__Activity__: Reproduce each of these lines verbatim.

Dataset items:
-- Opening Marker --

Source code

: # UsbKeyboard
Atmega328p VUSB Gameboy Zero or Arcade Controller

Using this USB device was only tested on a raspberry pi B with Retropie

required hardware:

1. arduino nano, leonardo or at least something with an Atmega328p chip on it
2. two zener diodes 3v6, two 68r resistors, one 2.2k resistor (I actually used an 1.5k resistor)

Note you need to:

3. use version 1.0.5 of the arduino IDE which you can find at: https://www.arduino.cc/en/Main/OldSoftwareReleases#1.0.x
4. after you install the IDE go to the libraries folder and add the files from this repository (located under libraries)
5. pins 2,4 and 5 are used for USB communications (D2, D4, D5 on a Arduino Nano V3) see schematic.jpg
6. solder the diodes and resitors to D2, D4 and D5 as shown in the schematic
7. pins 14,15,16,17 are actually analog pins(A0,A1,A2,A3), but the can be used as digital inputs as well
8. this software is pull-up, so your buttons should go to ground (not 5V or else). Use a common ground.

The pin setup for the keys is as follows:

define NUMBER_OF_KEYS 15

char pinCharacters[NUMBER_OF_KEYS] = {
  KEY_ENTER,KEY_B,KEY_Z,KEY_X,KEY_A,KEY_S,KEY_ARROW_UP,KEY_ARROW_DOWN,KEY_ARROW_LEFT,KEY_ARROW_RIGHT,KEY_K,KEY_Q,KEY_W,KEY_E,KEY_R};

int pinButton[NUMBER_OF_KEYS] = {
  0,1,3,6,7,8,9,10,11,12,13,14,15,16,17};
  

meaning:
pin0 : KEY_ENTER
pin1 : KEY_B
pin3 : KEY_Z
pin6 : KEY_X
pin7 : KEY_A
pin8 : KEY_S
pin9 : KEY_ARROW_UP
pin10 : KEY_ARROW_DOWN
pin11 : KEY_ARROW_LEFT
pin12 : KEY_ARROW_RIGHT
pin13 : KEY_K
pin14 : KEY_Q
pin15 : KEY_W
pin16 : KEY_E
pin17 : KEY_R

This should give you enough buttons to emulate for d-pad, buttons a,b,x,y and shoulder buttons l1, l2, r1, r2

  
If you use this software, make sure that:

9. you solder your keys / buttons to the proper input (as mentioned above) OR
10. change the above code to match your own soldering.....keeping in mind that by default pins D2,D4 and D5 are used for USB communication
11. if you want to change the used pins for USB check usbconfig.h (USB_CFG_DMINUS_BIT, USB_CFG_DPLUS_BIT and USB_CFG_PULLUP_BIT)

-- Closing Marker --

__Worked solution__:
Source code

: # UsbKeyboard
Atmega328p VUSB Gameboy Zero or Arcade Controller

Using this USB device was only tested on a raspberry pi B with Retropie

required hardware:

1. arduino nano, leonardo or at least something with an Atmega328p chip on it
2. two zener diodes 3v6, two 68r resistors, one 2.2k resistor (I actually used an 1.5k resistor)

Note you need to:

3. use version 1.0.5 of the arduino IDE which you can find at: https://www.arduino.cc/en/Main/OldSoftwareReleases#1.0.x
4. after you install the IDE go to the libraries folder and add the files from this repository (located under libraries)
5. pins 2,4 and 5 are used for USB communications (D2, D4, D5 on a Arduino Nano V3) see schematic.jpg
6. solder the diodes and resitors to D2, D4 and D5 as shown in the schematic
7. pins 14,15,16,17 are actually analog pins(A0,A1,A2,A3), but the can be used as digital inputs as well
8. this software is pull-up, so your buttons should go to ground (not 5V or else). Use a common ground.

The pin setup for the keys is as follows:

define NUMBER_OF_KEYS 15

char pinCharacters[NUMBER_OF_KEYS] = {
  KEY_ENTER,KEY_B,KEY_Z,KEY_X,KEY_A,KEY_S,KEY_ARROW_UP,KEY_ARROW_DOWN,KEY_ARROW_LEFT,KEY_ARROW_RIGHT,KEY_K,KEY_Q,KEY_W,KEY_E,KEY_R};

int pinButton[NUMBER_OF_KEYS] = {
  0,1,3,6,7,8,9,10,11,12,13,14,15,16,17};
  

meaning:
pin0 : KEY_ENTER
pin1 : KEY_B
pin3 : KEY_Z
pin6 : KEY_X
pin7 : KEY_A
pin8 : KEY_S
pin9 : KEY_ARROW_UP
pin10 : KEY_ARROW_DOWN
pin11 : KEY_ARROW_LEFT
pin12 : KEY_ARROW_RIGHT
pin13 : KEY_K
pin14 : KEY_Q
pin15 : KEY_W
pin16 : KEY_E
pin17 : KEY_R

This should give you enough buttons to emulate for d-pad, buttons a,b,x,y and shoulder buttons l1, l2, r1, r2

  
If you use this software, make sure that:

9. you solder your keys / buttons to the proper input (as mentioned above) OR
10. change the above code to match your own soldering.....keeping in mind that by default pins D2,D4 and D5 are used for USB communication
11. if you want to change the used pins for USB check usbconfig.h (USB_CFG_DMINUS_BIT, USB_CFG_DPLUS_BIT and USB_CFG_PULLUP_BIT)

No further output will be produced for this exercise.